Exercise requirements :: Copy out every line of the entries below, word for word and without changes.

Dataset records
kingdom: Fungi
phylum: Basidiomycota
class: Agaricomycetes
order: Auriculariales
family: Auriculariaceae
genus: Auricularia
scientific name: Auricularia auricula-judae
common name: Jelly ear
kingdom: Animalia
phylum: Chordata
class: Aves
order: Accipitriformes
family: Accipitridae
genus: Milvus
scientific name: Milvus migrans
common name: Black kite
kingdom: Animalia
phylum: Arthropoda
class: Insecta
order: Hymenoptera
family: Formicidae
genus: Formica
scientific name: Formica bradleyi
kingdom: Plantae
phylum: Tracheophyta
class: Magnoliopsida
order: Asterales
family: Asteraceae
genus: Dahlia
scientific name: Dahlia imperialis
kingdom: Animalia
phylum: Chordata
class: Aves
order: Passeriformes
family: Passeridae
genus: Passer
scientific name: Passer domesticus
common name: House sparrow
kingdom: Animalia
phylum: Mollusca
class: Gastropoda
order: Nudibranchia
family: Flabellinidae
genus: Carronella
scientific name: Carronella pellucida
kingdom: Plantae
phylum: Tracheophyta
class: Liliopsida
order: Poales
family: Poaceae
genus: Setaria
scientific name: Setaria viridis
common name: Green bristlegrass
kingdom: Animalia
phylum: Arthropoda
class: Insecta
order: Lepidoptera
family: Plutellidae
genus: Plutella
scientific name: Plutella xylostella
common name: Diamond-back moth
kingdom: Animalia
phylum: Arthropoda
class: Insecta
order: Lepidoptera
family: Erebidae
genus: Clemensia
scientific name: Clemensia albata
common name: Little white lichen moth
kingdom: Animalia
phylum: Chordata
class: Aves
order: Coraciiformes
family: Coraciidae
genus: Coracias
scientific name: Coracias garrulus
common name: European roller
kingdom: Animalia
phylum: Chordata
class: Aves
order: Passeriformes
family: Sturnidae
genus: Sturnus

Exercise solution ::
kingdom: Fungi
phylum: Basidiomycota
class: Agaricomycetes
order: Auriculariales
family: Auriculariaceae
genus: Auricularia
scientific name: Auricularia auricula-judae
common name: Jelly ear
kingdom: Animalia
phylum: Chordata
class: Aves
order: Accipitriformes
family: Accipitridae
genus: Milvus
scientific name: Milvus migrans
common name: Black kite
kingdom: Animalia
phylum: Arthropoda
class: Insecta
order: Hymenoptera
family: Formicidae
genus: Formica
scientific name: Formica bradleyi
kingdom: Plantae
phylum: Tracheophyta
class: Magnoliopsida
order: Asterales
family: Asteraceae
genus: Dahlia
scientific name: Dahlia imperialis
kingdom: Animalia
phylum: Chordata
class: Aves
order: Passeriformes
family: Passeridae
genus: Passer
scientific name: Passer domesticus
common name: House sparrow
kingdom: Animalia
phylum: Mollusca
class: Gastropoda
order: Nudibranchia
family: Flabellinidae
genus: Carronella
scientific name: Carronella pellucida
kingdom: Plantae
phylum: Tracheophyta
class: Liliopsida
order: Poales
family: Poaceae
genus: Setaria
scientific name: Setaria viridis
common name: Green bristlegrass
kingdom: Animalia
phylum: Arthropoda
class: Insecta
order: Lepidoptera
family: Plutellidae
genus: Plutella
scientific name: Plutella xylostella
common name: Diamond-back moth
kingdom: Animalia
phylum: Arthropoda
class: Insecta
order: Lepidoptera
family: Erebidae
genus: Clemensia
scientific name: Clemensia albata
common name: Little white lichen moth
kingdom: Animalia
phylum: Chordata
class: Aves
order: Coraciiformes
family: Coraciidae
genus: Coracias
scientific name: Coracias garrulus
common name: European roller
kingdom: Animalia
phylum: Chordata
class: Aves
order: Passeriformes
family: Sturnidae
genus: Sturnus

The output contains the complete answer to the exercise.